→ JOB A
Identify every line in the rows below that contains the string "orphan", and copy each of those lines.

→ READING TEXT
________________________________________
Strange Training Validation Results on Edge Impulse Classifier Impulse

safi.dhillon · December 4, 2023, 1:58pm

I am currently engaged in the development of audio classification models on Edge Impulse. However, only recently, I have encountered perplexing outcomes during the training process. The confusion matrix of the validation set often displays peculiar results, such as 100% prediction for one class independent of the actual label (see attachment1). Notably, each training iteration (after a few initial steps) consistently yields identical results (some sort of stagnation?) in terms of accuracy and confusion matrix values, without any discernible variation. Moreover, the Data Explorer occasionally exhibits anomalous behavior, indicating a single cluster (data point), which is unusual (no amount of zooming in or out shows any more data points) (see attachment2) .

In these ‘strange’ cases the serial monitor shows an output prediction and probability the same each time (e.g., sound_class1 with probability 0.55). This may be a useful piece of information. The result is always the same which could explain the issue with the training and stagnation, possibly pointing at model generation/training as the issue point?
________________________________________
→ DATASET EXTRACT
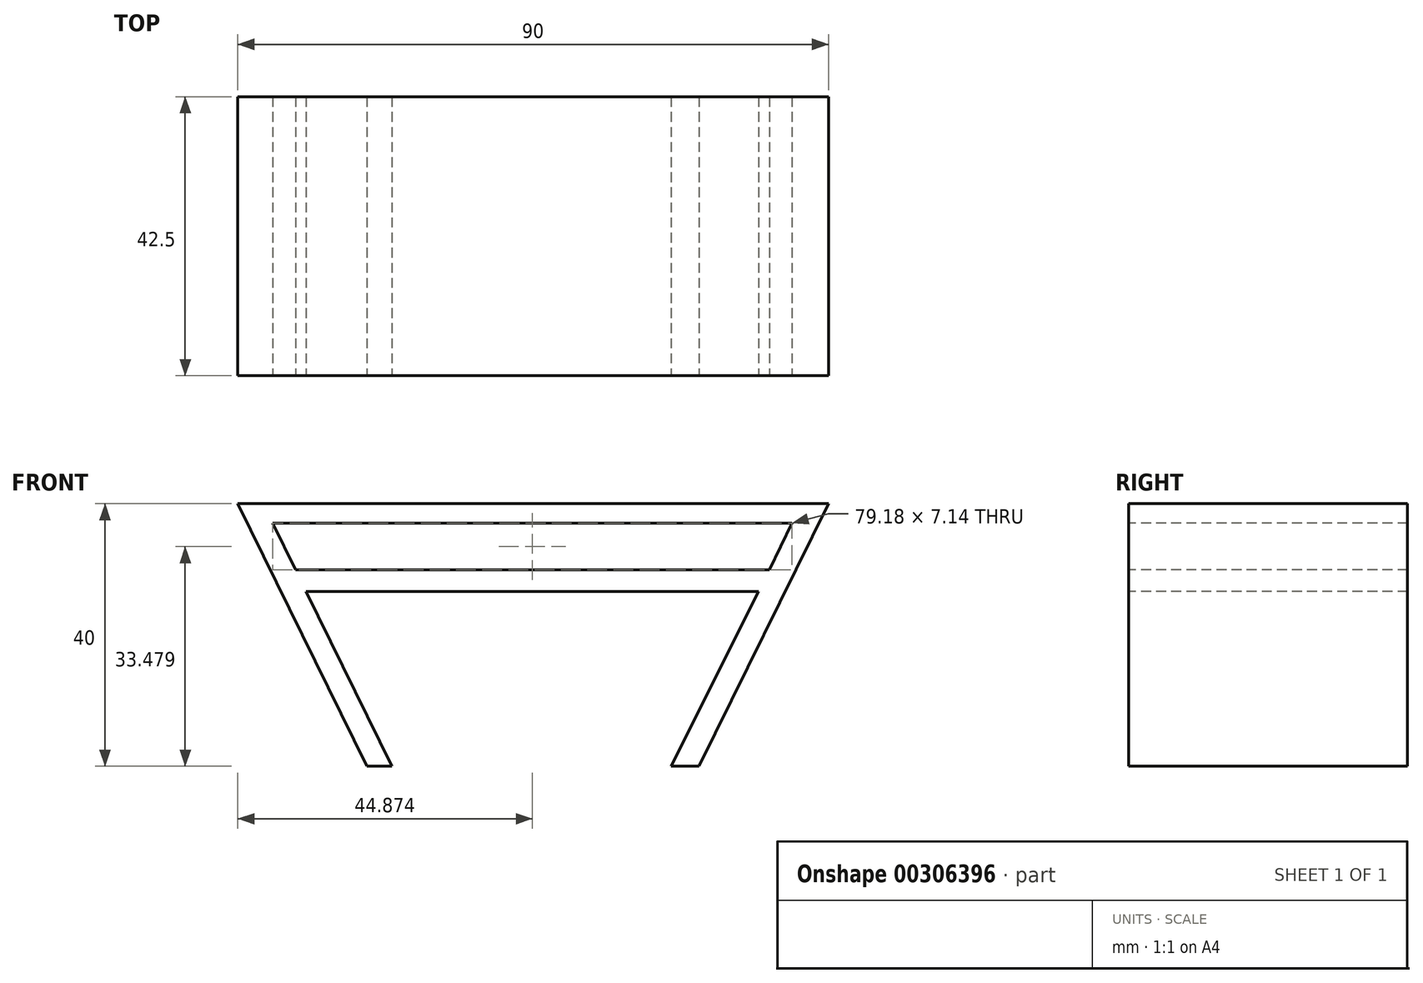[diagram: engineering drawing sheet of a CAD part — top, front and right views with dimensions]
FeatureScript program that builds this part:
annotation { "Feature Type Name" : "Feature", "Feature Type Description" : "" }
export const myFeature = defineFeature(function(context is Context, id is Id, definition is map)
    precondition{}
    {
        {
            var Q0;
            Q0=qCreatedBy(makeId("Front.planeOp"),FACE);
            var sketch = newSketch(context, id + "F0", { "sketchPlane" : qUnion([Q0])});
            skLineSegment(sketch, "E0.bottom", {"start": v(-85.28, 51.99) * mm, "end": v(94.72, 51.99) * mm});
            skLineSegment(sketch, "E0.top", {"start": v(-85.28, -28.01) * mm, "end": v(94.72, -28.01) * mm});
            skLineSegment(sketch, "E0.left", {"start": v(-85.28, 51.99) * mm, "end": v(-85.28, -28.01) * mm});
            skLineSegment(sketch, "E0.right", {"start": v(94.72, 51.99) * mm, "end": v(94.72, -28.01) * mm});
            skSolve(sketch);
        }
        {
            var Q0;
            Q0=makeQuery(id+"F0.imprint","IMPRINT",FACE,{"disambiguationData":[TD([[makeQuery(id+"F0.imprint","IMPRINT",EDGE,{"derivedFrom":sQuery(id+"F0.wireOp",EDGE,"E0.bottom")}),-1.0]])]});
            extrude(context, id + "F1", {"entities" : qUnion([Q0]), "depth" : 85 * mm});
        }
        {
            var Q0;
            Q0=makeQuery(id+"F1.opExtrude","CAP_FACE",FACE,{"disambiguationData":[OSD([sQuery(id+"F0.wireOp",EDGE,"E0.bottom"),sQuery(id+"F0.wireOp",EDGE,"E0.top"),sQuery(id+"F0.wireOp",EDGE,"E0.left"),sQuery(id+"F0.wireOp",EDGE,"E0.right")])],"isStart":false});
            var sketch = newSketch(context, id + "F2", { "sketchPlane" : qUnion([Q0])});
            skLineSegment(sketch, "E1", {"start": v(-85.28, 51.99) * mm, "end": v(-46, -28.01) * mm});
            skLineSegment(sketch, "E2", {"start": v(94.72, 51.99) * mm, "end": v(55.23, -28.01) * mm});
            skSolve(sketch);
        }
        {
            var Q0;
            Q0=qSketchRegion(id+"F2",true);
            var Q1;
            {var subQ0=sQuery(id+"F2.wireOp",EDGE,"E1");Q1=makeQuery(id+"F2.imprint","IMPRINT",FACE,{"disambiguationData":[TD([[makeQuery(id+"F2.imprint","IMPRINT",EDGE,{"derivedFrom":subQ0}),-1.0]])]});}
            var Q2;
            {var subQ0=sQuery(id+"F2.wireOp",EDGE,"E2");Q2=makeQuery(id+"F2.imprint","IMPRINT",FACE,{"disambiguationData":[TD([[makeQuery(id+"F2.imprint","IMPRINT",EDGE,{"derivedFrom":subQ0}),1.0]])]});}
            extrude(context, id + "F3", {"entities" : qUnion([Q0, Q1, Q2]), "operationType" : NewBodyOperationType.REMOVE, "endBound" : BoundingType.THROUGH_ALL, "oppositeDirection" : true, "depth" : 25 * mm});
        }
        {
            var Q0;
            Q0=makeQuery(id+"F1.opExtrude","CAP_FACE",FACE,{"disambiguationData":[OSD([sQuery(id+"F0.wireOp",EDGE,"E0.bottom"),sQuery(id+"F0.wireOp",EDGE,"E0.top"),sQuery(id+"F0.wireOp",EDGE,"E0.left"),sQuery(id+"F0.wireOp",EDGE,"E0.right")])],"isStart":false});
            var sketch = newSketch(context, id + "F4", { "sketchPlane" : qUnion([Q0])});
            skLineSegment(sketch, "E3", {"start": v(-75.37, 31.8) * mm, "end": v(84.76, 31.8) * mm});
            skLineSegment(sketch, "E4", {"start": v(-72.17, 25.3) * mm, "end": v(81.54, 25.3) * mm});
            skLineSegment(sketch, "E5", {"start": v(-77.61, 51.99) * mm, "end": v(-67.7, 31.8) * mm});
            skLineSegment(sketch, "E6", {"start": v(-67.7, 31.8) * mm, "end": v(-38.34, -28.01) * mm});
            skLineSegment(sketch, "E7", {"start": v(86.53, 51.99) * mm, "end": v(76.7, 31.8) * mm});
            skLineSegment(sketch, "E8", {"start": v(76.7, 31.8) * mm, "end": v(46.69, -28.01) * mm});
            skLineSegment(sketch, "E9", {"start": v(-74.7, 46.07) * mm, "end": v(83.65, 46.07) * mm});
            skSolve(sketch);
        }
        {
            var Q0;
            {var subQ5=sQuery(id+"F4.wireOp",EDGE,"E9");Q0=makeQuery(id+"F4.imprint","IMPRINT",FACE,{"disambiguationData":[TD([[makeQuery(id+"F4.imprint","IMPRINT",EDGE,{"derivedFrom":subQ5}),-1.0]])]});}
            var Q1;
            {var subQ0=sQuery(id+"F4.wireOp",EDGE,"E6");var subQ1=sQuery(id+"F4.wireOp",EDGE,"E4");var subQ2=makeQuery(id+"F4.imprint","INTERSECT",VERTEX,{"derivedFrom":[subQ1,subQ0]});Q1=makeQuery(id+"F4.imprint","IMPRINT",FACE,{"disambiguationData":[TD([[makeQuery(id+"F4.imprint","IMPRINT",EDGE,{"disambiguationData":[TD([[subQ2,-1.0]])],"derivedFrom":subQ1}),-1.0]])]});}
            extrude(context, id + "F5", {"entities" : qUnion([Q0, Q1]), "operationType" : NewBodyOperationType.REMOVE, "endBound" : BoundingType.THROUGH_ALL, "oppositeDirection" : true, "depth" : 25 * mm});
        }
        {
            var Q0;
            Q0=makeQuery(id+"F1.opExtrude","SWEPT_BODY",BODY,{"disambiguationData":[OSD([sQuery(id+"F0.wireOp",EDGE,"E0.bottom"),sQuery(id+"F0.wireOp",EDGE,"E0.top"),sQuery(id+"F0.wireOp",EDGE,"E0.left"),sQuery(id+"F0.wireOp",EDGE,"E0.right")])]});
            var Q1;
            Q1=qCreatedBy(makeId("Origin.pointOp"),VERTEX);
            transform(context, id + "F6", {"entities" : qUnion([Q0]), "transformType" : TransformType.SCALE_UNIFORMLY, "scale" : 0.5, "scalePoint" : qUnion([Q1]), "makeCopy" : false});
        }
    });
________________________________________
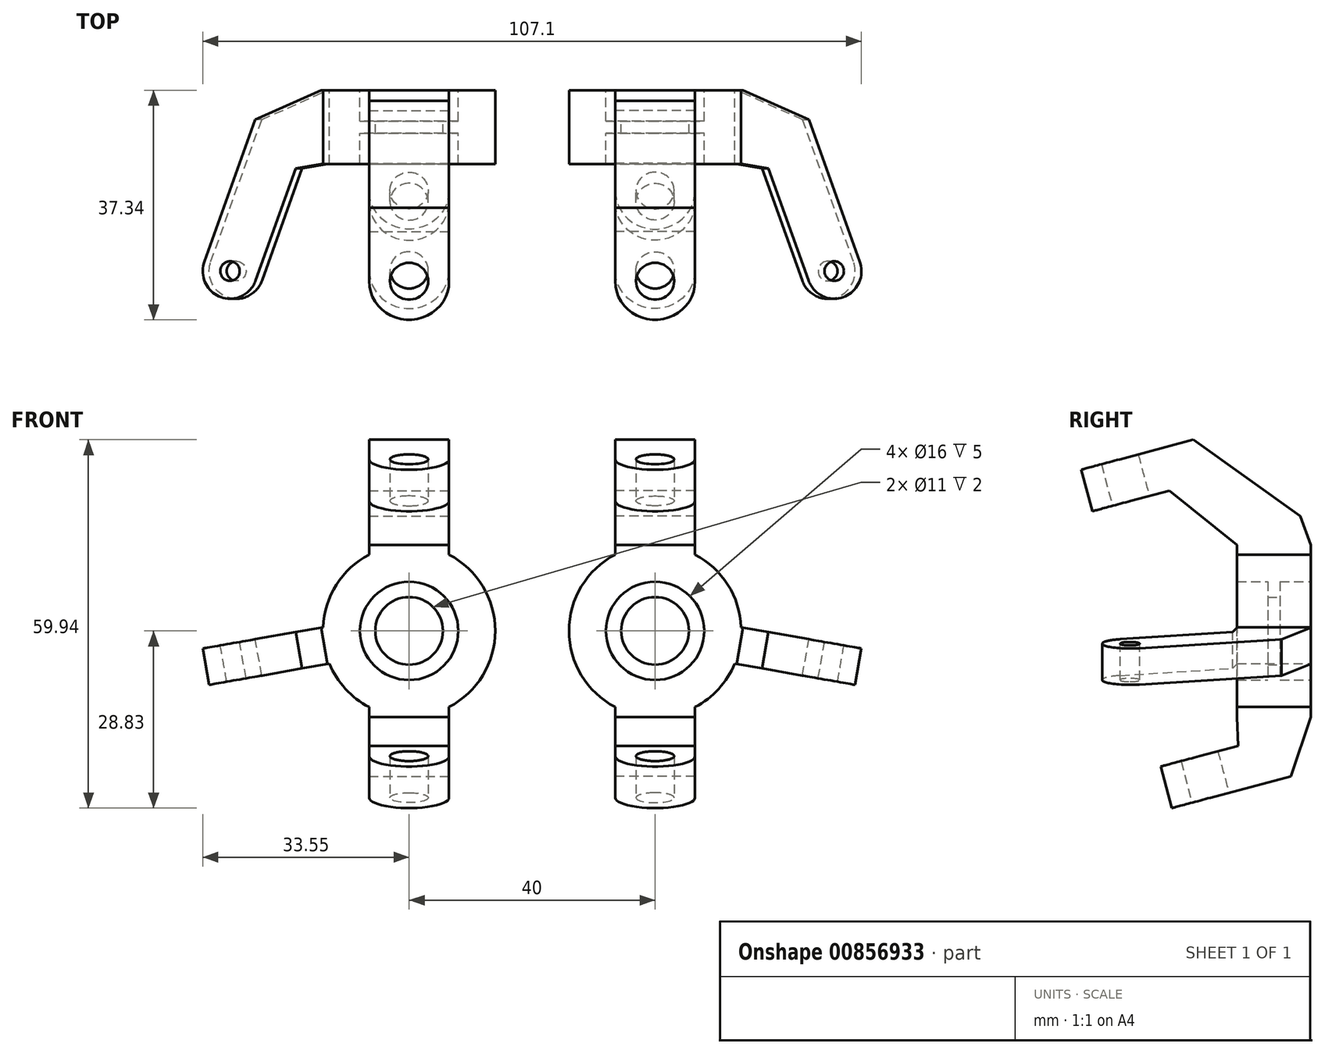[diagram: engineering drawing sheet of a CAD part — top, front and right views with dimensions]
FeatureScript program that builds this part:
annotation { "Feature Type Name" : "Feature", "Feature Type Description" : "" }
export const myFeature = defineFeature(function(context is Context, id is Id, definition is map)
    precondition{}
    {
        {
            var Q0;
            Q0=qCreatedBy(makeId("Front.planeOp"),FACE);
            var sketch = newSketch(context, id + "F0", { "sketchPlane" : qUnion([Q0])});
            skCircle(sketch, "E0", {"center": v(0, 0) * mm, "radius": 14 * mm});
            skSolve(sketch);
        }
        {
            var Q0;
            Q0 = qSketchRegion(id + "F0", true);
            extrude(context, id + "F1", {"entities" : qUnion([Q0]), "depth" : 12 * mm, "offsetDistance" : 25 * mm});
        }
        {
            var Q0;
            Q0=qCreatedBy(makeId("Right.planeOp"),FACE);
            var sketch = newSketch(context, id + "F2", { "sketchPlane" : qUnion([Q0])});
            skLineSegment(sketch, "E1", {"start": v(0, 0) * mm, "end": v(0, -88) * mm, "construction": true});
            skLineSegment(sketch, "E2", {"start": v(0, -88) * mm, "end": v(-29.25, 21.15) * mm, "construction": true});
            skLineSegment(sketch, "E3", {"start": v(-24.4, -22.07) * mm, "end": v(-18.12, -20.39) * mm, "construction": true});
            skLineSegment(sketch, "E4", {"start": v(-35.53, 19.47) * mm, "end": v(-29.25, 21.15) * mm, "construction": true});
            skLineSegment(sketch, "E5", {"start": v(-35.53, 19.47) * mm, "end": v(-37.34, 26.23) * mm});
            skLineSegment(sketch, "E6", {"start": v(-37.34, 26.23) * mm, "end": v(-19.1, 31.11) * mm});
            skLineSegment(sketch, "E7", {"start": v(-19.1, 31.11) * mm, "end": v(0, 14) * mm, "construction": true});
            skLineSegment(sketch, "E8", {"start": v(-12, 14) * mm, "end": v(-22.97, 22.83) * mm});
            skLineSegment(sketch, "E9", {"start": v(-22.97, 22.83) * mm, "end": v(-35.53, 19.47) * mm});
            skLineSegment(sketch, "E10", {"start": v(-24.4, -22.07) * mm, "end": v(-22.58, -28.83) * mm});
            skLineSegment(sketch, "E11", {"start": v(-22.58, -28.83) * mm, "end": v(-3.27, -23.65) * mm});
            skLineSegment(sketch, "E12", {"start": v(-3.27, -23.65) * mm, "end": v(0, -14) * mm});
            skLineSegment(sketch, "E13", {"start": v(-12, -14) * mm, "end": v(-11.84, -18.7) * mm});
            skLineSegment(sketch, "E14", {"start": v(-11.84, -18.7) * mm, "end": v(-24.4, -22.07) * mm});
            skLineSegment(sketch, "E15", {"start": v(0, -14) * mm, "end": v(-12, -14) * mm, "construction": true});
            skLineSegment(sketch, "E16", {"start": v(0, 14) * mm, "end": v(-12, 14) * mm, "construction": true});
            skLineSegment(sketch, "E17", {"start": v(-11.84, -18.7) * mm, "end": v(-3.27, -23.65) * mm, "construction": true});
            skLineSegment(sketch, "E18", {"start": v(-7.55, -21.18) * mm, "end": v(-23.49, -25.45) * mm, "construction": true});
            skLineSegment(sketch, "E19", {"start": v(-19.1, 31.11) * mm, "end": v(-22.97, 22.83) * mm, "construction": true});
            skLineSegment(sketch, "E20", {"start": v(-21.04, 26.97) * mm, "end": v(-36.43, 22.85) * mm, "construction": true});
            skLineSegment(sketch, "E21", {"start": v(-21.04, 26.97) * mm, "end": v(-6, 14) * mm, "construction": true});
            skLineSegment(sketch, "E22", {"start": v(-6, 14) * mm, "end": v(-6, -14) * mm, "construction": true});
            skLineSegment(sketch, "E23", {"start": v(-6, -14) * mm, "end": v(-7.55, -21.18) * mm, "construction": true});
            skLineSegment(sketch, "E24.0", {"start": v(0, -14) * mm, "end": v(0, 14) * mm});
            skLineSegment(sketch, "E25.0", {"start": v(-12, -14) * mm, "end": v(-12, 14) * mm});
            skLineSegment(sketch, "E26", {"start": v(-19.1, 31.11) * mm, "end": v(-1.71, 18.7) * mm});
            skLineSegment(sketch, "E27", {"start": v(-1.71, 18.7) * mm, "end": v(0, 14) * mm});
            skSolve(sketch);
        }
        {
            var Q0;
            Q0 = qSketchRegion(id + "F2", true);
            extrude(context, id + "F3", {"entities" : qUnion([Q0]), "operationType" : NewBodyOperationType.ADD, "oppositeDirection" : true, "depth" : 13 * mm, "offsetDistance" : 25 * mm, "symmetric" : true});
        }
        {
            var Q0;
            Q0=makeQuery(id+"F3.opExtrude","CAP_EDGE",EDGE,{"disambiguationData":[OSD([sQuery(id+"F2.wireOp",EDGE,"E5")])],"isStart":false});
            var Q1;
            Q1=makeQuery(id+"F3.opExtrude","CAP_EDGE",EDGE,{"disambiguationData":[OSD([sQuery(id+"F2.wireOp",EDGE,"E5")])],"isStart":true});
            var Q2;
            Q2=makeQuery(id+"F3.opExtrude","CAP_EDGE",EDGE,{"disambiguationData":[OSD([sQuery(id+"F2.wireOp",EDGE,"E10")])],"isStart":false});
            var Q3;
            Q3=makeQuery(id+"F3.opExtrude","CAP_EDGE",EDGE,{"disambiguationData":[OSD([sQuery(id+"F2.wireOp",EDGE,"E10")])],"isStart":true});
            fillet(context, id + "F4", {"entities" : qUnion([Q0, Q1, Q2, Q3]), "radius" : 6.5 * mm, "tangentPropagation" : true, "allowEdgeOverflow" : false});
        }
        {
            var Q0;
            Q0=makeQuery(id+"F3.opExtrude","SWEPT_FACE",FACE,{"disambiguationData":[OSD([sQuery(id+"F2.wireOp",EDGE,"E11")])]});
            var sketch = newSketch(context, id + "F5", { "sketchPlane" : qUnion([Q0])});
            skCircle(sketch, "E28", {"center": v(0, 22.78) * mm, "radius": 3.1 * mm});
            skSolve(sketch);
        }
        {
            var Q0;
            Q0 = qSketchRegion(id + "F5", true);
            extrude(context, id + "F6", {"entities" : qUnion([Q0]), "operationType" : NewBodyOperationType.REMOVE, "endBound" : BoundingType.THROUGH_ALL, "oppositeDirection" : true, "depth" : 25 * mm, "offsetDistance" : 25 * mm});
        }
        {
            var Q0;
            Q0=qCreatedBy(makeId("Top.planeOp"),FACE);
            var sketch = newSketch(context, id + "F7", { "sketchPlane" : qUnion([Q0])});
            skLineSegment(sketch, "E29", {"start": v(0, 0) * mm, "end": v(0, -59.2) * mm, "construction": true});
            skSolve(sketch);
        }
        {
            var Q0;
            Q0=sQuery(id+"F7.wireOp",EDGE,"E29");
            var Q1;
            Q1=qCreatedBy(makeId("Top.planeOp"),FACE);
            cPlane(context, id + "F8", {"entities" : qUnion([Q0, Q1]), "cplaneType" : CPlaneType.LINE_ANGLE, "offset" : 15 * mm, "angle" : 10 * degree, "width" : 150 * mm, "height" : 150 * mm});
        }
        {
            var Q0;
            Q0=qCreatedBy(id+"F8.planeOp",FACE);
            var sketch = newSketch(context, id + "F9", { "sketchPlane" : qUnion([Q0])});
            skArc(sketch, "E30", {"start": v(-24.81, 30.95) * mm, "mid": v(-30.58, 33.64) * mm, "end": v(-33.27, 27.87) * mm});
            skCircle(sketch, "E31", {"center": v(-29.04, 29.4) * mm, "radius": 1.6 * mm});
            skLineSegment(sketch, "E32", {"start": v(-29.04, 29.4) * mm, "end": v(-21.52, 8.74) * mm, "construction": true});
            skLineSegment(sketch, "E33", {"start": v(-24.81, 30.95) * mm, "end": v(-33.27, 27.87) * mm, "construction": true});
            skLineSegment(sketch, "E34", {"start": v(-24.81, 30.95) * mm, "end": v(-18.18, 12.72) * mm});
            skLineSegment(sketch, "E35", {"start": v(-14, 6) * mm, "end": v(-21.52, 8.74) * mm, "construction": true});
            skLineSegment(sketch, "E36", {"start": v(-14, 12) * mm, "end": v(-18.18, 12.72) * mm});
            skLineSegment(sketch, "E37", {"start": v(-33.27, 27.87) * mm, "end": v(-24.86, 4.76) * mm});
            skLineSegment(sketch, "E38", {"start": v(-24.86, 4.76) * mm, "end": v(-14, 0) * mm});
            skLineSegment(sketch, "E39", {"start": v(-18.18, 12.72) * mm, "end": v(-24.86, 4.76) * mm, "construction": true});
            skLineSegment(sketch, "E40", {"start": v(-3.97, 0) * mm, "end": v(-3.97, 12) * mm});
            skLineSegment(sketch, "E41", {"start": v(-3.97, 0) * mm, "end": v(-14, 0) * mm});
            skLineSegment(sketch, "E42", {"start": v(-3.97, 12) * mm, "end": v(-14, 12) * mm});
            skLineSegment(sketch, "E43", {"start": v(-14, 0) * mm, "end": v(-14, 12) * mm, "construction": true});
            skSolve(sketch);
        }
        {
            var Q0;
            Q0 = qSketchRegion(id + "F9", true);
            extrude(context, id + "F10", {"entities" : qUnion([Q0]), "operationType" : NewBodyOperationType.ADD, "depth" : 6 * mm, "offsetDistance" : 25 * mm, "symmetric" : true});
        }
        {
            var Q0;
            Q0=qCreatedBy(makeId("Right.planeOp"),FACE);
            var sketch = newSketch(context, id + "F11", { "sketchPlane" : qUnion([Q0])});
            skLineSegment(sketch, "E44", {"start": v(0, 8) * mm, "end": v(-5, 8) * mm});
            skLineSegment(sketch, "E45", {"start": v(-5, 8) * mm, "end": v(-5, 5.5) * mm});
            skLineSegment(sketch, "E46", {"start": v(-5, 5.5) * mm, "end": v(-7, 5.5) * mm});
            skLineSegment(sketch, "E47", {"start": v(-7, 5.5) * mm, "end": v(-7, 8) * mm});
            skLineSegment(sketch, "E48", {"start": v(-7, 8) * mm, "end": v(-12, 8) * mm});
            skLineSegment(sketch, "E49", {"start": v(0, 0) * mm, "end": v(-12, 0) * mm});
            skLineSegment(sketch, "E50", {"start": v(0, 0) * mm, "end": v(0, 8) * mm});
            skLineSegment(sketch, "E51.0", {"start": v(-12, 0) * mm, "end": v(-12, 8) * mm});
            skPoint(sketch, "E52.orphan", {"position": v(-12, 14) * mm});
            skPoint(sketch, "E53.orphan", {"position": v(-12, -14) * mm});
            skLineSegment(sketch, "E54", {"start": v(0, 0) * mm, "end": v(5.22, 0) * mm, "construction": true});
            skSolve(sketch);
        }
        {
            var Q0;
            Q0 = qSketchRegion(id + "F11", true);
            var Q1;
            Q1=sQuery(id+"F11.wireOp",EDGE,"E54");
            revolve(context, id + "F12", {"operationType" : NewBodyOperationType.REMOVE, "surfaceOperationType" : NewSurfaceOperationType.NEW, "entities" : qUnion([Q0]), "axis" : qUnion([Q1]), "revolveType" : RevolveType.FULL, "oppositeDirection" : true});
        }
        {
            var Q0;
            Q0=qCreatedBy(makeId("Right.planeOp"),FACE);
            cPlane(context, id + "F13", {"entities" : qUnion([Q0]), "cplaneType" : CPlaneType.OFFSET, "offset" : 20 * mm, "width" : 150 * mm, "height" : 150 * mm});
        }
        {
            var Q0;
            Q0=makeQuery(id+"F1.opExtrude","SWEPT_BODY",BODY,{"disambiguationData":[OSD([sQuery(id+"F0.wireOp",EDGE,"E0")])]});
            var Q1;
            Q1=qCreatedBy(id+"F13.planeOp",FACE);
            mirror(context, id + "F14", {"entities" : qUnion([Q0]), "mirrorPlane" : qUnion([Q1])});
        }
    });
________________________________________
→ JOB B
From the forum post about the Edge Impulse classifier above, reproduce the passage from "safi.dhillon · December" to "(see attachment2) ." word for word.

→ COMPLETE ANSWER A
            skPoint(sketch, "E52.orphan", {"position": v(-12, 14) * mm});
            skPoint(sketch, "E53.orphan", {"position": v(-12, -14) * mm});

→ COMPLETE ANSWER B
safi.dhillon · December 4, 2023, 1:58pm

I am currently engaged in the development of audio classification models on Edge Impulse. However, only recently, I have encountered perplexing outcomes during the training process. The confusion matrix of the validation set often displays peculiar results, such as 100% prediction for one class independent of the actual label (see attachment1). Notably, each training iteration (after a few initial steps) consistently yields identical results (some sort of stagnation?) in terms of accuracy and confusion matrix values, without any discernible variation. Moreover, the Data Explorer occasionally exhibits anomalous behavior, indicating a single cluster (data point), which is unusual (no amount of zooming in or out shows any more data points) (see attachment2) .